I am looking for some advice about structuring Delphi programs for maintainability. I've come to Delphi programming after a couple of decades of mostly C/C++ though I first learned to program with Turbo Pascal, so I'm not uncomfortable with the basic language. In my previous experience with C++ and C#, I became a TDD convert through using cxxtest and NUnit.
I have inherited this program that I am now responsible for maintaining. It consists mainly of forms, and a couple of data modules. The application business logic and data access is mainly scattered about the forms, and the data modules are mostly just places for global ADO objects to live. The database access is generally done by referring to a global instance of TADOQuery or TADOCommand, formatting SQL text right into the relevant property of the object, and calling its Open or Execute method.

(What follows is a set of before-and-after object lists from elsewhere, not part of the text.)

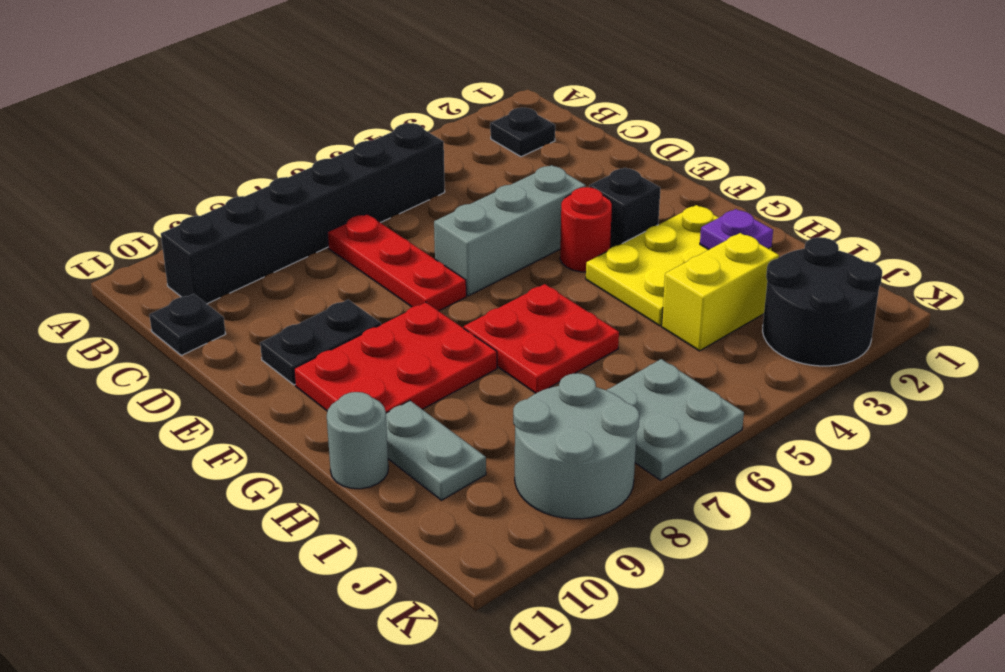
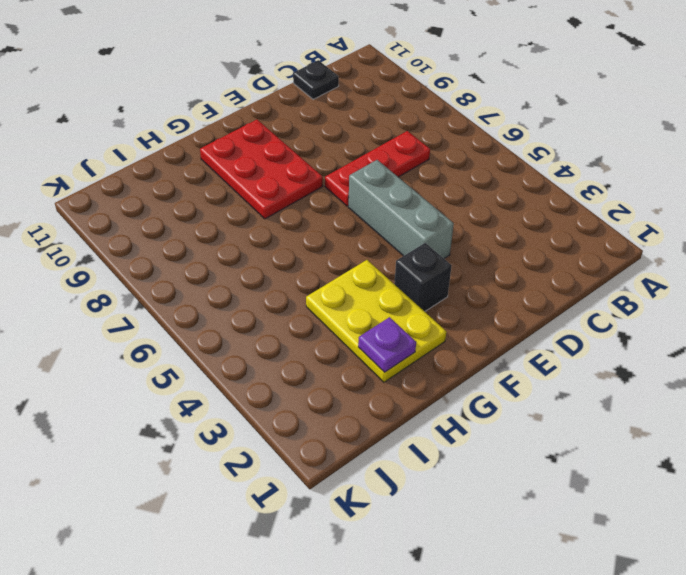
none -> black 1x1 plate [490,108,555,157]
none -> black 1x6 brick [161,123,445,304]
none -> black 1x2 plate [260,300,381,385]

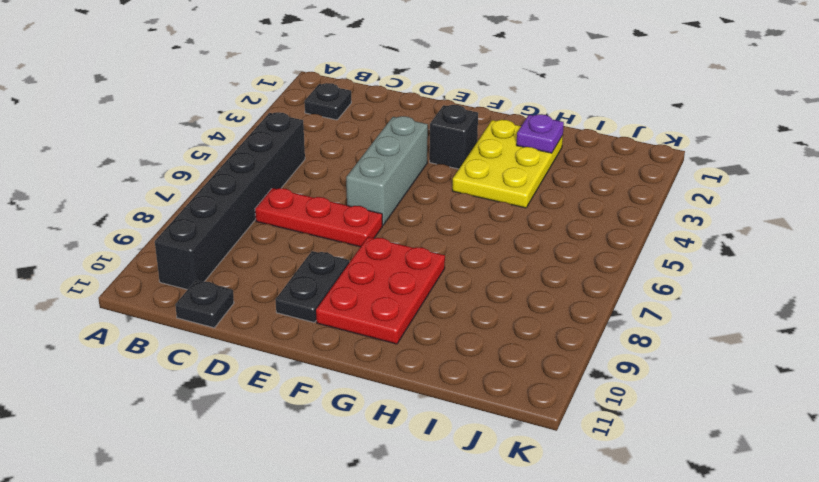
none -> red 1x1 round brick [560,187,612,272]
none -> red 2x2 plate [464,284,619,393]
none -> grey 1x2 plate [386,401,486,500]

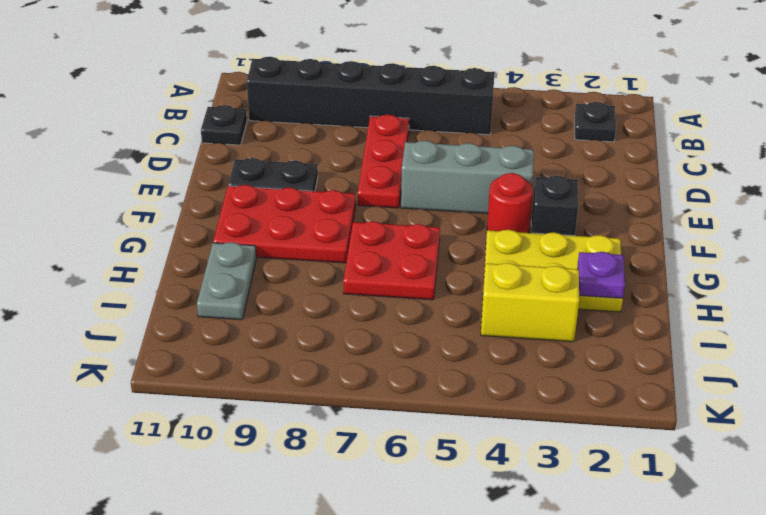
none -> grey 1x1 round brick [327,392,388,489]
none -> black 2x2 round brick [763,237,882,366]
none -> grey 2x2 plate [606,359,744,480]

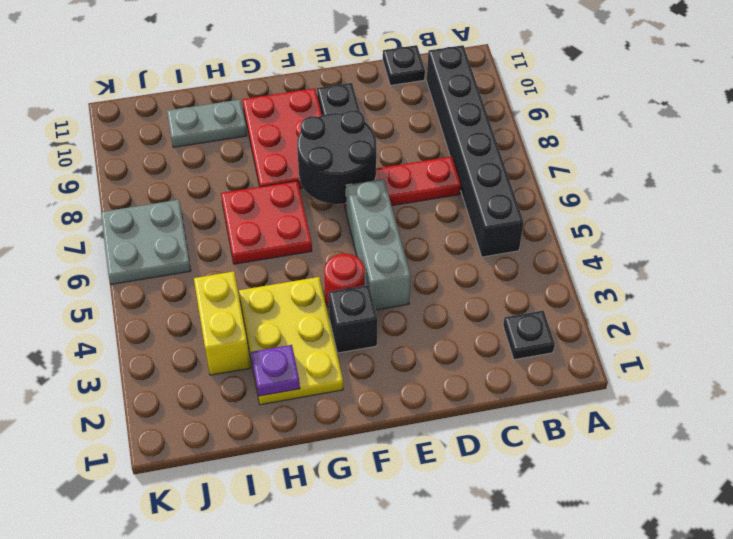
black 2x2 round brick [297,110,376,204] -> black 2x2 round brick moved to [763,237,882,366]
none -> grey 1x1 round brick [327,392,388,489]
none -> grey 2x2 round brick [513,373,639,519]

I am trying to get the business logic into a degree of encapsulation where it can be unit-tested. I've seen this answer and it makes perfect sense as far as abstracting logic from forms. I am wondering what the best practices are for data access. My thinking is that the data modules should expose a sort of app-specific mini-API (probably with all virtual methods) so that they can be replaced with mock objects for testing. The link at this other answer shows some examples that lead me to believe I'm on the right track, but I'm still interested in seeing some kind of best practices document about data modules. Most of the pages that I can find through Google present the same kind of examples about all the cool stuff you can do at design time with hooking up data-bound controls to queries and that sort of thing, which I'm not very interested in at the moment.